As práticas integrativas – reiki e ioga – foram observadas como promotoras do protagonismo dos usuários por possibilitarem a qualificação corporal e o convívio com a comunidade. As barreiras encontradas foram o desconhecimento do território em que estão inseridos, tendo como ponto de referência apenas o serviço, e a ausência de troca com os gestores para mudanças nos serviços. 

“Implementação do Programa de Volta para Casa (PVC) como estratégia de desinstitucionalização” é a segunda pesquisa realizada em 11 municípios em parceria com pesquisadores de cinco estados. O estudo iniciou na vivência de pessoas vindas de hospitais psiquiátricos em onze cidades: Santos, Campinas, São Paulo, Barbacena, Juiz de Fora, Paracambi, Feira de Santana, Salvador, Camaragibe, Campina Grande e Recife, que participam do PVC desde 2003. O objetivo é analisar o impacto do Programa a partir do itinerário de vida dos beneficiários.

O estudo ouviu os usuários para entender o que o Programa fez na vida de cada um deles. Os relatos são de resgate familiar e autonomia. “Ouvimos várias vezes que os usuários voltaram a ser reconhecidos familiarmente porque passaram a receber um benefício. De alguma forma passou ser um mote para tentativas de resgatar esses laços”, conta a pesquisadora Barbara Vaz. O próximo passo da pesquisa é a prospecção de cenários do que o programa pode fazer nos próximos anos.  

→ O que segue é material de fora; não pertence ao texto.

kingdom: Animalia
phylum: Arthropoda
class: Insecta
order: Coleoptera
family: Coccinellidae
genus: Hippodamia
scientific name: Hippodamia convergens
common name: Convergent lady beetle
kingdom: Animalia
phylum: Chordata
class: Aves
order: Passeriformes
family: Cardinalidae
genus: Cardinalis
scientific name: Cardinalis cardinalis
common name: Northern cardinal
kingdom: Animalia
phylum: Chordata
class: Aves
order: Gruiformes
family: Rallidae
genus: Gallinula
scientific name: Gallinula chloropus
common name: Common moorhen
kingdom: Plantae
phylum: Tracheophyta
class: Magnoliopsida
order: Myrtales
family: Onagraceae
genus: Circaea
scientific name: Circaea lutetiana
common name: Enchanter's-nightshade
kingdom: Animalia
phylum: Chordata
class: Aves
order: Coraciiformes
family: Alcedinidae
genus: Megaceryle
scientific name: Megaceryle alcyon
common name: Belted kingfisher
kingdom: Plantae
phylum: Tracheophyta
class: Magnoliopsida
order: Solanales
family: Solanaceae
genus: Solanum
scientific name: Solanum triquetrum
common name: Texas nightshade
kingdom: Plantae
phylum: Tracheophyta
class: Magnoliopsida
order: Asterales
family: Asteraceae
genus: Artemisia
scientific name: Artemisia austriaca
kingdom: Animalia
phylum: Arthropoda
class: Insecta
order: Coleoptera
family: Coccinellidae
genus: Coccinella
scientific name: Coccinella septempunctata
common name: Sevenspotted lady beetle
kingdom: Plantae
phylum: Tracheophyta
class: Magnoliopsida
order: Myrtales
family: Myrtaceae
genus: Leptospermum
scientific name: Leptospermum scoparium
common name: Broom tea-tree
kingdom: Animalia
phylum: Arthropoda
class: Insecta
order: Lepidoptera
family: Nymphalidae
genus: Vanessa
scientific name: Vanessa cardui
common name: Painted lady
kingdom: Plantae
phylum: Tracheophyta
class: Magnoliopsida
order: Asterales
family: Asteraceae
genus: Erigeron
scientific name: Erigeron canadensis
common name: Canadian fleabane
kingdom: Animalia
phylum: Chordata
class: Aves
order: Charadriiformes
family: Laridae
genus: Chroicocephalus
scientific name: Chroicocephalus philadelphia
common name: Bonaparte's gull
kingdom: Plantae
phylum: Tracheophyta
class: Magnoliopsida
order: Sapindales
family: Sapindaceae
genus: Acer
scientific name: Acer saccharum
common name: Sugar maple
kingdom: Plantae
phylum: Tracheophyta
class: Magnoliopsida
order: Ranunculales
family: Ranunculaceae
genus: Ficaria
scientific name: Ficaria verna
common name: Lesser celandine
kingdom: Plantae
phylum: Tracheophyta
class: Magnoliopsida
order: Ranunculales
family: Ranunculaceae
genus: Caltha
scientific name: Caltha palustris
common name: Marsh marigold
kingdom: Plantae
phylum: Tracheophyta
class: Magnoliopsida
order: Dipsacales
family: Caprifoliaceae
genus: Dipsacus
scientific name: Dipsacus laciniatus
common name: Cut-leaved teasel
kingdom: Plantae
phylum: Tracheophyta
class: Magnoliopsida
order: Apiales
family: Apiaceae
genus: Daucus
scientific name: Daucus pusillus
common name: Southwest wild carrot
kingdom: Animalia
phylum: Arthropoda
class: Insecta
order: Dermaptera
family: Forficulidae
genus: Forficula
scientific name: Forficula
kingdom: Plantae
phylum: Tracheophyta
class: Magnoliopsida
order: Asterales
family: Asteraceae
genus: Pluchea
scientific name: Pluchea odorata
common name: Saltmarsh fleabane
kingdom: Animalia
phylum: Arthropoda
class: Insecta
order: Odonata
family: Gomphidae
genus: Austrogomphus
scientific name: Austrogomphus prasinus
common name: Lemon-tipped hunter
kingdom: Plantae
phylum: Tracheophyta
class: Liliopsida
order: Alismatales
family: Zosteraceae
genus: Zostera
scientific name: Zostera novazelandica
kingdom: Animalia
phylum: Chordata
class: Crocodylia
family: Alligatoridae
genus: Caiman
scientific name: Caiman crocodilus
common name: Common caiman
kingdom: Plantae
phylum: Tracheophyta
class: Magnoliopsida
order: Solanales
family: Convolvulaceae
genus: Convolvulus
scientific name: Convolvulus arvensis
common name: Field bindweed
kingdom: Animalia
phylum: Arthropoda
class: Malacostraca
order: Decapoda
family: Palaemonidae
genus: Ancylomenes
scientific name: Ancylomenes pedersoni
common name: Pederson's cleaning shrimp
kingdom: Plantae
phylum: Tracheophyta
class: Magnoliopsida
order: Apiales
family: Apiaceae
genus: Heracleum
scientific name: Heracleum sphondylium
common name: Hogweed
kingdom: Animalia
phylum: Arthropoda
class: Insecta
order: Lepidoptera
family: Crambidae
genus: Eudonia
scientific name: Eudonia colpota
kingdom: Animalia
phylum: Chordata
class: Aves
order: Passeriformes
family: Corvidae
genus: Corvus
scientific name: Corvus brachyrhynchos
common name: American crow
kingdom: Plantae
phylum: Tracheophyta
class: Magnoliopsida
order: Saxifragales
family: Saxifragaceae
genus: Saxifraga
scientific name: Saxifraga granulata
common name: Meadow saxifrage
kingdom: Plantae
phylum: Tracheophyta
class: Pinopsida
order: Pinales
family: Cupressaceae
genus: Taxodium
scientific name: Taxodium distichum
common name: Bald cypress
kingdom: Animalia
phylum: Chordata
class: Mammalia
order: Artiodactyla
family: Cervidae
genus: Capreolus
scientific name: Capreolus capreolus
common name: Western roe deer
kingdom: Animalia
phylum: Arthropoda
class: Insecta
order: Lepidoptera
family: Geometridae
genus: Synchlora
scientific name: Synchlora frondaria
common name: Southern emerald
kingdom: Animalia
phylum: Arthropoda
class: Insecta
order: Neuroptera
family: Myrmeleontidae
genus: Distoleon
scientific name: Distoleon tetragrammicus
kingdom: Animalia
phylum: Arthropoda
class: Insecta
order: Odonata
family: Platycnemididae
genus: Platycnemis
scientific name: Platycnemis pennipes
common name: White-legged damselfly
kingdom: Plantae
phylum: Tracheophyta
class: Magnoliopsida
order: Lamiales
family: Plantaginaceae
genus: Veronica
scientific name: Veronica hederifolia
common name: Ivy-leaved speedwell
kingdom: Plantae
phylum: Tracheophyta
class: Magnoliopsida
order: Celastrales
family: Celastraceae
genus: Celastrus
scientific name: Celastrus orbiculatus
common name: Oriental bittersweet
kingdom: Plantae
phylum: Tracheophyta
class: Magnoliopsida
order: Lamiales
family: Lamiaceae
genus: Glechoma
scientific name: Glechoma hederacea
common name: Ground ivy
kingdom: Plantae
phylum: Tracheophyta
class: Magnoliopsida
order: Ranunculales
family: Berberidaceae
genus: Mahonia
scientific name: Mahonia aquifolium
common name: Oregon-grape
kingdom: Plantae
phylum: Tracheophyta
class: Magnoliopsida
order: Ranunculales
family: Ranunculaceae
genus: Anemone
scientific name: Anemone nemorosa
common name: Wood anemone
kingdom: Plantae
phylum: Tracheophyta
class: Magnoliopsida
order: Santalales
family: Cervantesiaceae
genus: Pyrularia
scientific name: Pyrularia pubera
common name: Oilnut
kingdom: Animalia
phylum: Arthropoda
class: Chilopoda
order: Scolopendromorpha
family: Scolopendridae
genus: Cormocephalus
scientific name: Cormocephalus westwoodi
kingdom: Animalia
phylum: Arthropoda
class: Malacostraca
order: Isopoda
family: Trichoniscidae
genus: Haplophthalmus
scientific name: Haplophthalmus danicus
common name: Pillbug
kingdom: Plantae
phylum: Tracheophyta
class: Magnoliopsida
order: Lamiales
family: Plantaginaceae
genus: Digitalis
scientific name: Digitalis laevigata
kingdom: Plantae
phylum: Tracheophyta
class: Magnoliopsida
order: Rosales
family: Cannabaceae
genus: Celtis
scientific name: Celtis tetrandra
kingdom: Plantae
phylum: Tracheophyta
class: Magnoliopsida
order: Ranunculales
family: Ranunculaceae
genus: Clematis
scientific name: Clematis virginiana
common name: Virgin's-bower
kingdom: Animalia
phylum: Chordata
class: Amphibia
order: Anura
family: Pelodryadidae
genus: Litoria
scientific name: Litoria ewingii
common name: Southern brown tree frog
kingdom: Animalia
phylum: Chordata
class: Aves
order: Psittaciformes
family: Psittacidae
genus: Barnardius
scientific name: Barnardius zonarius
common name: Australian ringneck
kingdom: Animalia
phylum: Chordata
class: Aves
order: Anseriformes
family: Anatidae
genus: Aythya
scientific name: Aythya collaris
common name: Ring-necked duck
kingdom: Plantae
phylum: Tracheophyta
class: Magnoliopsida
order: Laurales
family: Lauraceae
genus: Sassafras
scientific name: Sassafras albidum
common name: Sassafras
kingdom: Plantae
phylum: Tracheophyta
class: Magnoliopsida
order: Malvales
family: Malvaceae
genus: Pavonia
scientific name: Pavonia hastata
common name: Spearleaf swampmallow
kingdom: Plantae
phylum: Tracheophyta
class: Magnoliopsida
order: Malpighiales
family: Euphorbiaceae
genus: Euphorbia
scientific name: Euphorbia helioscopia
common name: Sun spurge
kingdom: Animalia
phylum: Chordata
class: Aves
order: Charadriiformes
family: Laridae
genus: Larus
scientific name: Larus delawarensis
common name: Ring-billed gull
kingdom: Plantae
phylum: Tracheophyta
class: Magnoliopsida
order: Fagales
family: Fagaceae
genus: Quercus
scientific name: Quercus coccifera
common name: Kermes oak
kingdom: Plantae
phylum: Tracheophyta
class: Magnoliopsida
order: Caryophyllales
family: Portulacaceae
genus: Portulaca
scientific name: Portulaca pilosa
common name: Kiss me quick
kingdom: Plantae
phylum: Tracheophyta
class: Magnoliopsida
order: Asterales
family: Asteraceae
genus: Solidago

As duas pesquisas adotaram ferramentas que possibilitam maior participação dos usuários, trazendo-os para dentro do Comitê de Acompanhamento de Pesquisa, conforme observou a pesquisadora. O Comitê reúne participantes, gestores, pesquisadores e gestores de serviço para o alinhamento, deliberação e planejamento dos estudos. Ela conta que as discussões são ricas porque é um momento onde o usuário tem condição de se colocar de frente para a gestão e ser escutado. “É uma ferramenta inovadora para pesquisas qualitativas e o instrumento do fazer junto”, completa.  

A mesa redonda também contou com a participação do professor da Universidade Federal do Rio Grande do Sul Alex Fraga e a professora da Universidade de Brasília Inês Gandolfo Conceição. 

Temas como políticas públicas e gestão, ensino e educação permanente, redes de colaboração interinstitucionais e pesquisa com populações em situação de vulnerabilidades psicossocial subsidiaram rodas de conversas do evento, que também contaram com a presença de pesquisadores do Núcleo de Saúde Mental.